The exhibition "Körperbilder", ‘body images’, presented as an installation displays a series of ten photograms resulting from a study on body, movement and light by the German dancer, artist and photographer Korina Kaisershot.
The works on display are made using a camera-less technique allowing the artist to create a photographic image without the use of a camera. Photograms are images of an object in contact with a light-sensitive surface exposed to strong direct light. The object, in this case the artist’s body in motion, blocks the light and appears as a white shape on a black background. The peculiarity of this technique, extensively used by pioneers and masters of photography, encodes the uniqueness of the pieces, given the absence of physical or digital negatives and the impossibility of reproducing time, space, the exact gesture and light of the moment in which the image has been generated.
The uniqueness inherent to this technique - and to the randomness that derives from it – is even enhanced by the artist by the use of acid of photographic development as a personal chemical stamp on the processed photograms.

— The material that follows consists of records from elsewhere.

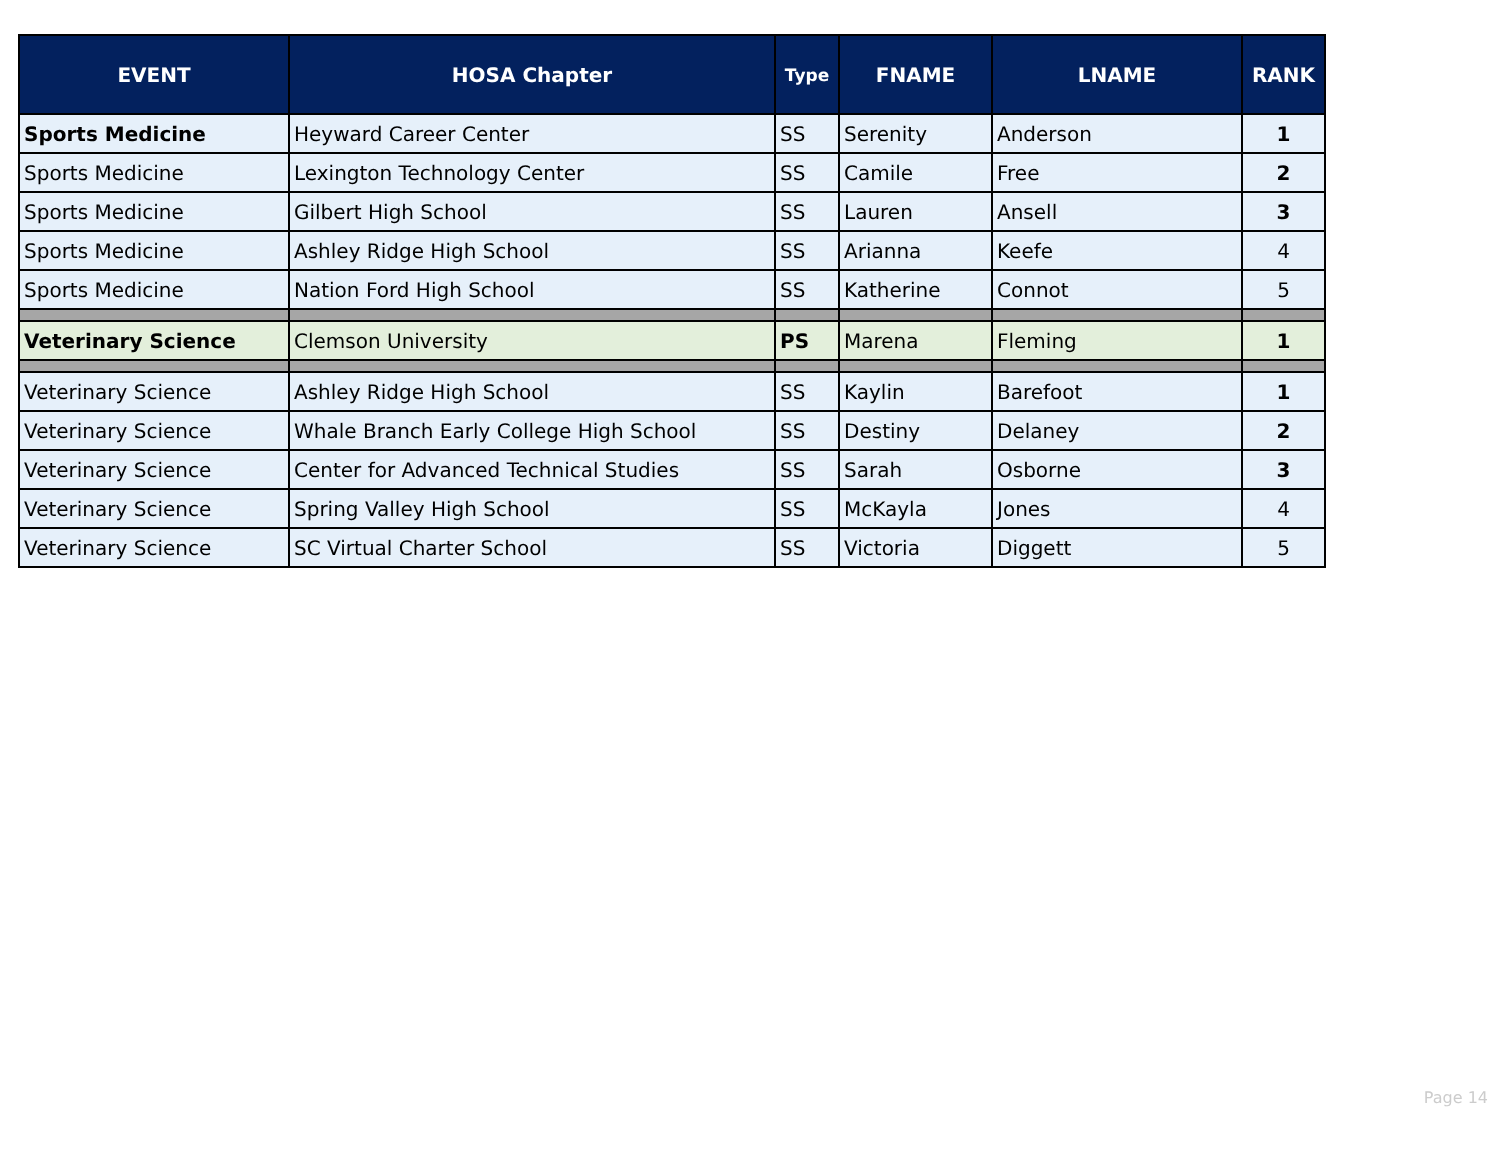| EVENT | HOSA Chapter | Type | FNAME | LNAME | RANK |
| --- | --- | --- | --- | --- | --- |
| Sports Medicine | Heyward Career Center | SS | Serenity | Anderson | 1 |
| Sports Medicine | Lexington Technology Center | SS | Camile | Free | 2 |
| Sports Medicine | Gilbert High School | SS | Lauren | Ansell | 3 |
| Sports Medicine | Ashley Ridge High School | SS | Arianna | Keefe | 4 |
| Sports Medicine | Nation Ford High School | SS | Katherine | Connot | 5 |
| Veterinary Science | Clemson University | PS | Marena | Fleming | 1 |
| Veterinary Science | Ashley Ridge High School | SS | Kaylin | Barefoot | 1 |
| Veterinary Science | Whale Branch Early College High School | SS | Destiny | Delaney | 2 |
| Veterinary Science | Center for Advanced Technical Studies | SS | Sarah | Osborne | 3 |
| Veterinary Science | Spring Valley High School | SS | McKayla | Jones | 4 |
| Veterinary Science | SC Virtual Charter School | SS | Victoria | Diggett | 5 |
Page 14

This technique allows Kaisershot to analyse body expressivity in form of images, showing her interest into the body and movement. Body awareness and communication through the movement are vital expressive elements for the artist, since she considers the very consciousness of living is based on a permanent bodily experience, a constant movement in constant evolution.
The artist began to explore this technique while collaborating in the experimental project Die Frau von Nebenan (Munich, 2010), based on the movie La femme d'à côté by François Truffaut dealing with the ideal and fictitious image of the unknown (video on display during the exhibition). From that moment on, the artist continued exploring the theme of ??an ideal projection of the unknown, and found in the camera-less technique a key to her personal experimentation on inward and outward gazes, the visible and the invisible and the concept of ambiguity.
The exposed pictures represent the result of a technical and conceptual experiment on fictitious images, the ambiguity of the forms, the presence and the absence, the desire, the voyeurism, the humour and the paranoia derived from imagery. We invite the visitors to take part to the artistic process and research that takes place in the mysterious and dark space of the photographic laboratory, today reproduced at the gallery.